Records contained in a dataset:
──────────────────────────────

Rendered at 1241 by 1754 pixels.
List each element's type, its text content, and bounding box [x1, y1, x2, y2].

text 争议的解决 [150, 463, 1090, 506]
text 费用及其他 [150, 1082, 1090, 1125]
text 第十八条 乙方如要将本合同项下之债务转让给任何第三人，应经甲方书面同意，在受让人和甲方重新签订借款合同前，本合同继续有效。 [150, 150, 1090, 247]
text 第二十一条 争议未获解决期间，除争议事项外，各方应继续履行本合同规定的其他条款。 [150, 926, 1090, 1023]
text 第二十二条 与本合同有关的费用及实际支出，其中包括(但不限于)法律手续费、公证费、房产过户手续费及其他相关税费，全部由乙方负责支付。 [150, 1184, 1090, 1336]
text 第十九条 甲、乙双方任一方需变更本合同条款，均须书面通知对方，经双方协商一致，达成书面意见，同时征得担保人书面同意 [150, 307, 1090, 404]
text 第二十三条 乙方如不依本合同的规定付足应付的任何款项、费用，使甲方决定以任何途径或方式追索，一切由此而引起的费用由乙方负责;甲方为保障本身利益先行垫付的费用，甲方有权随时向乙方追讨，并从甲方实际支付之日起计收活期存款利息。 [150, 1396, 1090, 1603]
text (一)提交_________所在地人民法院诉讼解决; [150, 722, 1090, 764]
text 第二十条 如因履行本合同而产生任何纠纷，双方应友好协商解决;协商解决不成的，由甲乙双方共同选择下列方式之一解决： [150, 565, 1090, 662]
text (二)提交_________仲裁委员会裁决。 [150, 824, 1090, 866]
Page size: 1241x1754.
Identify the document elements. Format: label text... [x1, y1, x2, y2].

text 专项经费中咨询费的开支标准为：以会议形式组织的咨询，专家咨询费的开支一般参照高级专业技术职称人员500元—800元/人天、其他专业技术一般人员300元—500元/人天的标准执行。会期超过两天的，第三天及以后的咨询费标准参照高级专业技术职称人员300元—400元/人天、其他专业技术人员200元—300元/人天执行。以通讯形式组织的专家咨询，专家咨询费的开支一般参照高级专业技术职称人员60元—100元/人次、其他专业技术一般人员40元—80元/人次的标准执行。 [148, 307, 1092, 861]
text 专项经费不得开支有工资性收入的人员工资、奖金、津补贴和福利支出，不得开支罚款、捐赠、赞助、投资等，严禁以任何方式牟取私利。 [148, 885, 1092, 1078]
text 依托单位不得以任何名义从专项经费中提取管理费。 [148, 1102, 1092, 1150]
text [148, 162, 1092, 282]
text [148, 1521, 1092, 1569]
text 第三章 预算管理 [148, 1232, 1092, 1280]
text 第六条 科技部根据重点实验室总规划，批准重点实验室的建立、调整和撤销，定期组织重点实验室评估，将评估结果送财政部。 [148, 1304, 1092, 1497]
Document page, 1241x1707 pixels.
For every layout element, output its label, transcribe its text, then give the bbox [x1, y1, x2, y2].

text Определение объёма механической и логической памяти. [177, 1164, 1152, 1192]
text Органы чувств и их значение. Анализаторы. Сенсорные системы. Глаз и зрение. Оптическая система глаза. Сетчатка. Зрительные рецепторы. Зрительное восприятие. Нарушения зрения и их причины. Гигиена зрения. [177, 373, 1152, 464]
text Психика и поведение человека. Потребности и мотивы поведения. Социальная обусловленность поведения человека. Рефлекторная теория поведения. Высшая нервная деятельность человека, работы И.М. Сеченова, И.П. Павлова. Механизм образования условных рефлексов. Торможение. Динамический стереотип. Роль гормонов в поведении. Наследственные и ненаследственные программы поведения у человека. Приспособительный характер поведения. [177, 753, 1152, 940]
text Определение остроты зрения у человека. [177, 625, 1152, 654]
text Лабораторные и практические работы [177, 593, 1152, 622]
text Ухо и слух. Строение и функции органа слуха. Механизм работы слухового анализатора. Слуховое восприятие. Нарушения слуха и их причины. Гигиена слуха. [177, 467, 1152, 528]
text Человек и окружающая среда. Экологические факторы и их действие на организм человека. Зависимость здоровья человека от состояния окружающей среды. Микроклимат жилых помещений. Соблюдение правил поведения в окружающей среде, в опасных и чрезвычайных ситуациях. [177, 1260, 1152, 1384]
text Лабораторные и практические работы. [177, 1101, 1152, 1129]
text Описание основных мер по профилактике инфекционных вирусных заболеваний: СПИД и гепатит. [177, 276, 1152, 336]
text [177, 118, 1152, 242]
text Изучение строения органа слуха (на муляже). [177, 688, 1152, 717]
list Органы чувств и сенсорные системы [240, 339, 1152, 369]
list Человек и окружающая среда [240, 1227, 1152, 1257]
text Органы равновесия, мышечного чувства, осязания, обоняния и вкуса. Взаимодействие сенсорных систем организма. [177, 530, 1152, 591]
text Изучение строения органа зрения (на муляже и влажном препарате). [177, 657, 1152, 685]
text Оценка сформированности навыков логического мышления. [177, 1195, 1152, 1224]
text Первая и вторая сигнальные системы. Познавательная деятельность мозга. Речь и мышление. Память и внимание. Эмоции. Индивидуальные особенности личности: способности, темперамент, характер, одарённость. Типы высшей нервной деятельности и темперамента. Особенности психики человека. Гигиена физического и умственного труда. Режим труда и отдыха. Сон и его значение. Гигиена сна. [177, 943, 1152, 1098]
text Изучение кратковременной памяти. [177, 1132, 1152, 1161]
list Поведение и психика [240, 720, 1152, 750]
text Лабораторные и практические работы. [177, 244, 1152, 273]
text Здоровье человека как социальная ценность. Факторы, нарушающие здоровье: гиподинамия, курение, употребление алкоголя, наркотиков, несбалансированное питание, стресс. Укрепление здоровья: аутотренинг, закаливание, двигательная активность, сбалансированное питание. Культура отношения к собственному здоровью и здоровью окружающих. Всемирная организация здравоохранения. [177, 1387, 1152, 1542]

──────────────────────────────

What the task requires — Tally the lines in the data that contain the string "Изучение". Report only the total.

Answer for the task — 3